Most of us don’t want to die. Most of us go through some impressive mental gymnastics to avoid thinking about our own deaths; about the deaths of those we care about; about the deaths of anyone or anything, really. Yet most of us know, on some level, that we will die; and that nothing anyone can do will change this. This is the great problem with being sentient.
Maybe cryonics and mind-uploading will make gods of us all. I’m not holding my breath, but maybe they will. Still, someday the sun will burn out. Entropy will keep increasing. The universe itself will die. Can we ever escape this? Insufficient data for meaningful answer.
But this all misses the point. The absolute core of childlike wonder about the universe — the living, beating heart of curiosity and awe — is the realization that there’s a whole cosmos of stuff to learn and only the briefest eyeblink of time in which to learn it.
This train of thought sounds morbid to some of you, I’m sure — but the word “morbid” doesn’t mean “death-obsessed” or anything of the sort; it simply means “sick.” What, exactly, is sick about staying at our loved ones’ bedsides as they die? What’s sick about acknowledging that tomorrow, it could be us in that bed? What’s sick about gazing straight-on at the razor’s edge that separates each of us from oblivion, and claiming each breath as a prize?
In ancient Rome, when conquering generals would ride through the city in their celebratory chariots, tradition dictated that a servant would ride by the general’s side, whispering “Memento mori.” You, too, will die.
The ancient Greeks even worshipped a god, Dionysus — who you might recognize as the god of wine, but who was so much more than that. He was said to be present at the moment of birth, and the moment at which an animal was slaughtered; at the moment of the vine’s first bloom, and at the time of the harvest; in wild orgies, and in the hearts of beasts of prey. Dionysus, in other words, was the god of those moments when life and death both remind us of one another — and of their inseparability.

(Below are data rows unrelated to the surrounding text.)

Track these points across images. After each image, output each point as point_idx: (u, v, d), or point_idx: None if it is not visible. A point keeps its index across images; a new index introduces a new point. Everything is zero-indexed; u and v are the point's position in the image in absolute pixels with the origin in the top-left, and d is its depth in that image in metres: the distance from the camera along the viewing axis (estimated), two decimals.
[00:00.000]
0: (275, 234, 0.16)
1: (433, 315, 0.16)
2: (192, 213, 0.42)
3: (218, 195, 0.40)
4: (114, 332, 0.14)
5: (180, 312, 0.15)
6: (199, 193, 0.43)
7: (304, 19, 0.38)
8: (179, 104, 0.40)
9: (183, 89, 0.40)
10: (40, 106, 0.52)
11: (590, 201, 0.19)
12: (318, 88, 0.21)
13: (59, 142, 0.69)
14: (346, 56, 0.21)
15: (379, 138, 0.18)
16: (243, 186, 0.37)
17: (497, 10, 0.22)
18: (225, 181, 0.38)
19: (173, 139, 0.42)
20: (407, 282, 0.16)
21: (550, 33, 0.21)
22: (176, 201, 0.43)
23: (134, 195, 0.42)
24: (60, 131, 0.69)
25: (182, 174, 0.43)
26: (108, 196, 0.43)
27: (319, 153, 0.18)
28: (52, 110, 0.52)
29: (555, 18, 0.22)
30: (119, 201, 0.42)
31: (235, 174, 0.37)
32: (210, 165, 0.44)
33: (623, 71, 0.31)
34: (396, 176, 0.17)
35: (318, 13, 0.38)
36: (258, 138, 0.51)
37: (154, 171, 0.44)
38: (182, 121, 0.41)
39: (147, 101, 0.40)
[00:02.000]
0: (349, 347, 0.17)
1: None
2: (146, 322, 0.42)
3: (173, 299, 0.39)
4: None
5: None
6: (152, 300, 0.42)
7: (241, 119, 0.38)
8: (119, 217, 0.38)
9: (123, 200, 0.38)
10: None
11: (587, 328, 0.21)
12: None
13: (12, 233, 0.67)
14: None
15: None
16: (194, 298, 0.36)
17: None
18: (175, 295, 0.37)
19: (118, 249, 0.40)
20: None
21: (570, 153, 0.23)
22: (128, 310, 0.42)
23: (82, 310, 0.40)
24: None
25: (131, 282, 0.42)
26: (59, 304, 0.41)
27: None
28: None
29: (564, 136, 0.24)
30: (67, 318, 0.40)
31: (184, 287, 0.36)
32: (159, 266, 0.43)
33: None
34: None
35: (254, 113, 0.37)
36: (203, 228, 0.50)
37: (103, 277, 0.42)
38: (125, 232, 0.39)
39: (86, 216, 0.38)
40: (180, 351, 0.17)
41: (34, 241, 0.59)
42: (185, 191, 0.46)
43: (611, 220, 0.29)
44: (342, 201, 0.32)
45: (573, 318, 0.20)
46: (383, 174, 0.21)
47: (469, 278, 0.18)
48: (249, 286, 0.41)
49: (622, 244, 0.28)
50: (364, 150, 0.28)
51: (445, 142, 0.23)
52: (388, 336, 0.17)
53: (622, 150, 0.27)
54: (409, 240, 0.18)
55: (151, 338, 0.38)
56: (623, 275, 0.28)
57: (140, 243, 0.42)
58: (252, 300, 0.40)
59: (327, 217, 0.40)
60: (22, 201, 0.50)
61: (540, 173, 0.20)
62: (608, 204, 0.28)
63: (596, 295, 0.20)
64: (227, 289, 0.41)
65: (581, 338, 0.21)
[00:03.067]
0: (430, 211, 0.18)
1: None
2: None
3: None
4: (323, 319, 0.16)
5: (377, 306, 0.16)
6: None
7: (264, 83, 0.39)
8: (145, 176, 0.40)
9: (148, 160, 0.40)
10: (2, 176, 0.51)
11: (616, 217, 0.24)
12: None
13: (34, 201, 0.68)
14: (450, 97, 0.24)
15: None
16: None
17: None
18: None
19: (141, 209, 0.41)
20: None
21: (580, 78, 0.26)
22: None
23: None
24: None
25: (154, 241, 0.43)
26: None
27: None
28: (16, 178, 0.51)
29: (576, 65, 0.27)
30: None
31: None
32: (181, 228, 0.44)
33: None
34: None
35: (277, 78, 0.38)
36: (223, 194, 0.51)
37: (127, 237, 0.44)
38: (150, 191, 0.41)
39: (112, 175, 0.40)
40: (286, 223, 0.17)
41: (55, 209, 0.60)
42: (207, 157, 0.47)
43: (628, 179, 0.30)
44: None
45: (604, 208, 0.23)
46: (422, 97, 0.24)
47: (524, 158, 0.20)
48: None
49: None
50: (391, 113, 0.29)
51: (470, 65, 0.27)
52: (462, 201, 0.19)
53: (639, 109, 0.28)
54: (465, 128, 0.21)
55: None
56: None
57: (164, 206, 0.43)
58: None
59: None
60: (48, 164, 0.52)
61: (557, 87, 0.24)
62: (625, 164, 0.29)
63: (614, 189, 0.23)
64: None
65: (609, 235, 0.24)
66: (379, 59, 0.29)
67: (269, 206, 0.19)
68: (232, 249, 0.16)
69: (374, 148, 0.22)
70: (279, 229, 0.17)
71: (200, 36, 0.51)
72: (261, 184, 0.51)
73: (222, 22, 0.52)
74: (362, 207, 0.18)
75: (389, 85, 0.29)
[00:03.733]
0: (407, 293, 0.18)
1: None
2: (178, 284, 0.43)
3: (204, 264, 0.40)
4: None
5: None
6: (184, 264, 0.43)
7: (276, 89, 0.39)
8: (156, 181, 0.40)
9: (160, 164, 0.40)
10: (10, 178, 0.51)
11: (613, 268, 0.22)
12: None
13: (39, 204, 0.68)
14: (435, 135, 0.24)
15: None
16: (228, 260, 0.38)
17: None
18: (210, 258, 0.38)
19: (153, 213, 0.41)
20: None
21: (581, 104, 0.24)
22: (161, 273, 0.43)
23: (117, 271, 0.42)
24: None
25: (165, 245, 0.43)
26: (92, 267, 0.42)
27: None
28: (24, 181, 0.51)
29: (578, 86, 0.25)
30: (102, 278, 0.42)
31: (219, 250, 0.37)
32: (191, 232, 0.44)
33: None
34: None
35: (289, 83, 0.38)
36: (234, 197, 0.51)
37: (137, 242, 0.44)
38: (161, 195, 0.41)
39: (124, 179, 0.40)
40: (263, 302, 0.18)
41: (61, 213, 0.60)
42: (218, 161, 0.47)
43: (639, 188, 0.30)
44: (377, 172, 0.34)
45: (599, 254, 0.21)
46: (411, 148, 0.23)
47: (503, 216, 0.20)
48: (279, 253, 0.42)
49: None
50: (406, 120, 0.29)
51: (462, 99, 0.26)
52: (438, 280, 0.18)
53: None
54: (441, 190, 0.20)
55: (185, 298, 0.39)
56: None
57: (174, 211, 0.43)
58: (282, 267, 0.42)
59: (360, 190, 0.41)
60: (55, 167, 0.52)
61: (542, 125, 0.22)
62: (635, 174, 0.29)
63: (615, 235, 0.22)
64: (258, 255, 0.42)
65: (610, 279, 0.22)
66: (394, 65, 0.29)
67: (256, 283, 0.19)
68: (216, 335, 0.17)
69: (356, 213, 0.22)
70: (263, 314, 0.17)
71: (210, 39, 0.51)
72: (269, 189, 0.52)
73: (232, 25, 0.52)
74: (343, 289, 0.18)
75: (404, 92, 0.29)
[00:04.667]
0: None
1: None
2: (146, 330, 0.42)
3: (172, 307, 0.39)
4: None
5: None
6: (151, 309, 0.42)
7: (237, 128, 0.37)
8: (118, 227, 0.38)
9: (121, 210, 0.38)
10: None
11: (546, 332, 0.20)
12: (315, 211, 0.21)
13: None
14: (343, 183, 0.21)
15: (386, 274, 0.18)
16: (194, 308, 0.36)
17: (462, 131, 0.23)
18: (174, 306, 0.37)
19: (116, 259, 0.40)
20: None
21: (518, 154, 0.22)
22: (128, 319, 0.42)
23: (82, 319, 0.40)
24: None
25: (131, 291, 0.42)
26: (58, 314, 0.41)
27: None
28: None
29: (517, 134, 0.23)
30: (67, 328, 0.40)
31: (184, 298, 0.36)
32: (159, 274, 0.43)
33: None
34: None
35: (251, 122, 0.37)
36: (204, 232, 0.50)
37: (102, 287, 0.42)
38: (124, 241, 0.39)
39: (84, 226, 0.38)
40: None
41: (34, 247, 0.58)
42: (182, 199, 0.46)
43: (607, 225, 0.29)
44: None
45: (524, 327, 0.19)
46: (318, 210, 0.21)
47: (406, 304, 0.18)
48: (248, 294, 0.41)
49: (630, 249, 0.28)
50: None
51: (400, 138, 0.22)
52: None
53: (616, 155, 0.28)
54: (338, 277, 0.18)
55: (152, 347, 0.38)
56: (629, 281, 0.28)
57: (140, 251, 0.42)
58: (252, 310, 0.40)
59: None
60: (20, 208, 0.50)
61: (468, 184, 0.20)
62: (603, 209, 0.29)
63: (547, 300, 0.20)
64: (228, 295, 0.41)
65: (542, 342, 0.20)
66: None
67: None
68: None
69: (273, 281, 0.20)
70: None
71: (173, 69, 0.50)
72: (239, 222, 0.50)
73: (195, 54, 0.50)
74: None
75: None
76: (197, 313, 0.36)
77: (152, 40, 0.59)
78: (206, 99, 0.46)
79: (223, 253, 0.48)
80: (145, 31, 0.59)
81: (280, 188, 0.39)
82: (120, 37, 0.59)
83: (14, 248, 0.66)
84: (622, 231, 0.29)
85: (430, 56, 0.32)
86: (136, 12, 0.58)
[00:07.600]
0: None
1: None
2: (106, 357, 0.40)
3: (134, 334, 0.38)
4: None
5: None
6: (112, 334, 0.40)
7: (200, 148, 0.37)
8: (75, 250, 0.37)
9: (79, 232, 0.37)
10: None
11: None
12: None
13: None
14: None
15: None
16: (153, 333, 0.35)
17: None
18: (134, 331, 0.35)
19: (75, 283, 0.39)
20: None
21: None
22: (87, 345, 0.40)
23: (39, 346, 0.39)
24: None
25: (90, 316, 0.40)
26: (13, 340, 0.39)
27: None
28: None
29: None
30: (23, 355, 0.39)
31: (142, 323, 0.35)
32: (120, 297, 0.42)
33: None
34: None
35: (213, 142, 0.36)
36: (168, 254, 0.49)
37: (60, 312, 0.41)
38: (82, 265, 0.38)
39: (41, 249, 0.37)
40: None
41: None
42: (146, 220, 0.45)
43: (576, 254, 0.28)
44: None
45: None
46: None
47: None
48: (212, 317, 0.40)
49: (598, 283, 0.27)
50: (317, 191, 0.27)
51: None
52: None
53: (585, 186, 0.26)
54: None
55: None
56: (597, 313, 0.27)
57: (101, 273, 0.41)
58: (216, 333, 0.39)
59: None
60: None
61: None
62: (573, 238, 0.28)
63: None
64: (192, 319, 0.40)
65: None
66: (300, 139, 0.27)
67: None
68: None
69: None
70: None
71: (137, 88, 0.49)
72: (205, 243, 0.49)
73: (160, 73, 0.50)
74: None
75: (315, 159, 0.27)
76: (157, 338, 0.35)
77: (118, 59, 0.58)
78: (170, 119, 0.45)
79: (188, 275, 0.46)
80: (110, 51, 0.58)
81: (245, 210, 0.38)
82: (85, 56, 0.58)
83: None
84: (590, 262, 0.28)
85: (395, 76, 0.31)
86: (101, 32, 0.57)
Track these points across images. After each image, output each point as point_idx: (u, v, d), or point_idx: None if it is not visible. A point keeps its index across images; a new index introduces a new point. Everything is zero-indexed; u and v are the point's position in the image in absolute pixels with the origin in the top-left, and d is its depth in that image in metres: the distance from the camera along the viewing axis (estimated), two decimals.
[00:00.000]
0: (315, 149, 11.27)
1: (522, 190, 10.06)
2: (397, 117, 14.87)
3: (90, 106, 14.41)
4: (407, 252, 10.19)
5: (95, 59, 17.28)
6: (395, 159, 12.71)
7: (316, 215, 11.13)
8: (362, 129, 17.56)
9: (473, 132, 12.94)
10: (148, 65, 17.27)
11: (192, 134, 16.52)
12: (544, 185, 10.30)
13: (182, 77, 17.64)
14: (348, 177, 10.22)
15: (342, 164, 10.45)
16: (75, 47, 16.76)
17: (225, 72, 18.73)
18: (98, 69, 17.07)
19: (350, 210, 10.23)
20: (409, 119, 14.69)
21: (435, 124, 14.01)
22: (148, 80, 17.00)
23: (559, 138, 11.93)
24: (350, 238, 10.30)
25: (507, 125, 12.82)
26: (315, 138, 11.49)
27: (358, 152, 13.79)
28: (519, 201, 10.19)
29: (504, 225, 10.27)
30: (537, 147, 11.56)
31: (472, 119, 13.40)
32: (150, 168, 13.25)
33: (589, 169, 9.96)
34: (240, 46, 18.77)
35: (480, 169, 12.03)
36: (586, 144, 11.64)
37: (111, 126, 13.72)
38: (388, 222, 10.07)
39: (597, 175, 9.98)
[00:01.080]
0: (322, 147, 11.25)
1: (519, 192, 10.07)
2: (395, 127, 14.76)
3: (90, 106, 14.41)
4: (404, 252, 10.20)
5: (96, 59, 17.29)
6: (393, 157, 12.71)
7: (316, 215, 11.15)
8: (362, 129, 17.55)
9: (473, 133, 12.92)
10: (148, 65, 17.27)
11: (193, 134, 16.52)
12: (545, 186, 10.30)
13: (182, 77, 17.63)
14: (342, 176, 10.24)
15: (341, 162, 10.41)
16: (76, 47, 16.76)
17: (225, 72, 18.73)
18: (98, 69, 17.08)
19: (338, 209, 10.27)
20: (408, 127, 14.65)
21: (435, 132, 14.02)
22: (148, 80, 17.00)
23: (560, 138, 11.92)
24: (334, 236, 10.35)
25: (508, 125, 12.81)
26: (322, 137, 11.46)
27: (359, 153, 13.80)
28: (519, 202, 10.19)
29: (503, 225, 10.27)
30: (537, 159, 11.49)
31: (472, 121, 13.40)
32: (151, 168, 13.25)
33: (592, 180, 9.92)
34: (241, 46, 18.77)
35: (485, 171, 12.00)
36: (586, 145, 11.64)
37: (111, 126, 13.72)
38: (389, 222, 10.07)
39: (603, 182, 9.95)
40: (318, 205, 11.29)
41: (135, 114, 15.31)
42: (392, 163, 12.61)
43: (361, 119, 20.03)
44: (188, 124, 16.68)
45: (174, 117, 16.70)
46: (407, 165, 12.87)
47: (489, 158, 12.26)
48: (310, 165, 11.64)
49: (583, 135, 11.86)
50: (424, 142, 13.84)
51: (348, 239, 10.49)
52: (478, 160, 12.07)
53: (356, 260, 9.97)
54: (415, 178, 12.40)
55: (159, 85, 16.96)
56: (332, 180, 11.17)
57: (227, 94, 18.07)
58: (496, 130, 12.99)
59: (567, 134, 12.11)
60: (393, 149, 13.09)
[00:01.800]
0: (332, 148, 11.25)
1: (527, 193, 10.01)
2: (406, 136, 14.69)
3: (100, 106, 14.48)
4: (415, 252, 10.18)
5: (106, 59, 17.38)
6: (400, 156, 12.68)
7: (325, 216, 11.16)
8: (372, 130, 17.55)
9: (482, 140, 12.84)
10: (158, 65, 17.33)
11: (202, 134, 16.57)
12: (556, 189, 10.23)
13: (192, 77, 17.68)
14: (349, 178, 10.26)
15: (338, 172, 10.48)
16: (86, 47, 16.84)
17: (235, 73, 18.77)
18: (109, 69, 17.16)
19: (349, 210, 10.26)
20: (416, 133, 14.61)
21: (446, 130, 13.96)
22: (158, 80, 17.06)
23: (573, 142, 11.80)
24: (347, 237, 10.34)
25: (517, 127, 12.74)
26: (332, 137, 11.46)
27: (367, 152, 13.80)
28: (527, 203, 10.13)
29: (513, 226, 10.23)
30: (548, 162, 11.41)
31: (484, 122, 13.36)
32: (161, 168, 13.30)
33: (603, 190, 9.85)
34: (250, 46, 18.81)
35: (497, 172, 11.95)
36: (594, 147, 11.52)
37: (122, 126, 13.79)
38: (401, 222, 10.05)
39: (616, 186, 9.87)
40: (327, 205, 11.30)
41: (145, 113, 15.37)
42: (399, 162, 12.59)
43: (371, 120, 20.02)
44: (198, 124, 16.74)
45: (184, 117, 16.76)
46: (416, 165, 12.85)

Steve Jobs regularly began his workdays by meditating on the inevitability of his own death. He once said, “Remembering that you are going to die is the best way I know to avoid the trap of thinking you have something to lose. You are already naked. There is no reason not to follow your heart.” This man’s last words, as he struggled for his final breaths, were “OH WOW. OH WOW. OH WOW.”
When I explain these things to some people, they tell me, “If I tried to live every day like that — in full awareness of my own mortality; staring head-on at the inevitability of my own death — I’d be too depressed to do anything.”
My response is, “Have you ever really tried it?” Try it. Try waking up in the morning and meditating honestly on the fact that you could very well die today.
Try looking at the meat on your plate and recognizing that it came from a living creature; one that gave its life so you could live. See how you feel after a few days of this. See what you find out about yourself. I’m not asking you to take my word for it. I’m asking you to be a scientist and try the experiment.